The bottom line: many women told the RTI researchers in a web-based survey that they were confused by the new guidelines. Those confused most? Women aged 40-49 and those who’d never had a mammogram or had one more than two years ago.
This isn’t surprising, for a range reasons. First, the new recommendations didn’t match those from such organizations as the American Cancer Society and American College of Radiology, both of which criticized the USPSTF release. Other organizations, however, praised the new guidelines. And as it happened, the recommendations were released during the heat of the national health reform debate, making them a natural lightning rod for those arguing that reform would lead to government-sanctioned rationing of care (although economics were not part of the USPSTF analysis).
As you might expect, the debate played out in a flurry of media coverage, an analysis of which was part of the RTI study. Of 233 newspaper articles and social media posts analyzed, about 52% were unsupportive of the news guidelines and about 18% supportive, the researchers found. The most common reasons mentioned for being unsupportive – the belief that delaying screening would lead to later detection of more advanced breast cancer and thus more cancer deaths, and the belief that the recommendations reflected government rationing of healthcare. Indeed, the researchers note, there could be a media bias in favor of mammography generally, possibly reflecting “the strong historical influence of breast cancer advocacy efforts.”
Whether that last point is indeed true, it’s understandable that overall, the release of the new recommendations wound up confusing many women more than they helped them understand when to get a mammogram. RTI found that only 23% of those sampled correctly identifying the mammography recommendation for women aged 40–49. This is especially unfortunate given that the USPSTF has a long history of applying rigorous science in crafting its guidelines and that many of the recommendations it makes are not only widely followed by health professionals but generally released without much debate.
The controversy that greeted the updated mammography guidelines exemplifies the challenge that groups like the USPSTF face in promoting clinical recommendations that don’t necessarily support regular screening, the study concludes (and, I’d add, that don’t mesh with “conventional wisdom” and/or messaging from other authoritative professional sources).
So what to do?
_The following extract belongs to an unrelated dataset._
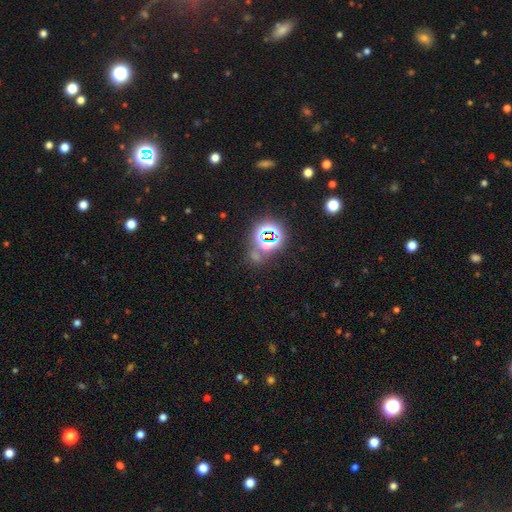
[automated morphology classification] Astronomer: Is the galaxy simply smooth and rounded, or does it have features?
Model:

The RTI researchers have recommendations of their own, suggesting that routine use of “message testing” could ensure that future guidelines are “understandable, credible, and use language that resonates with the target audience.” This is especially important since guidelines can use terms – “routine,” “against” – that might be sources of confusion or concern for key audiences.
In other words – in my view, anyway – clinical guidelines, in addition to following the basic principles of high-quality science and evidence, also should be crafted and disseminated with an eye on the basics of strategic communication generally and health communication in particular.
It also, in my view, would be wise to be exquisitely aware of the political and economic issues that increasingly play out in the worlds of health policy and practice, especially if we are to have a shred of hope of more widely adopting evidence- and effectiveness-based medicine and health care. Former Medicare/Medicaid chief Gail Wilensky made that argument in a thoughtful Health Affairs blog post more than a year ago. It’s even more true today.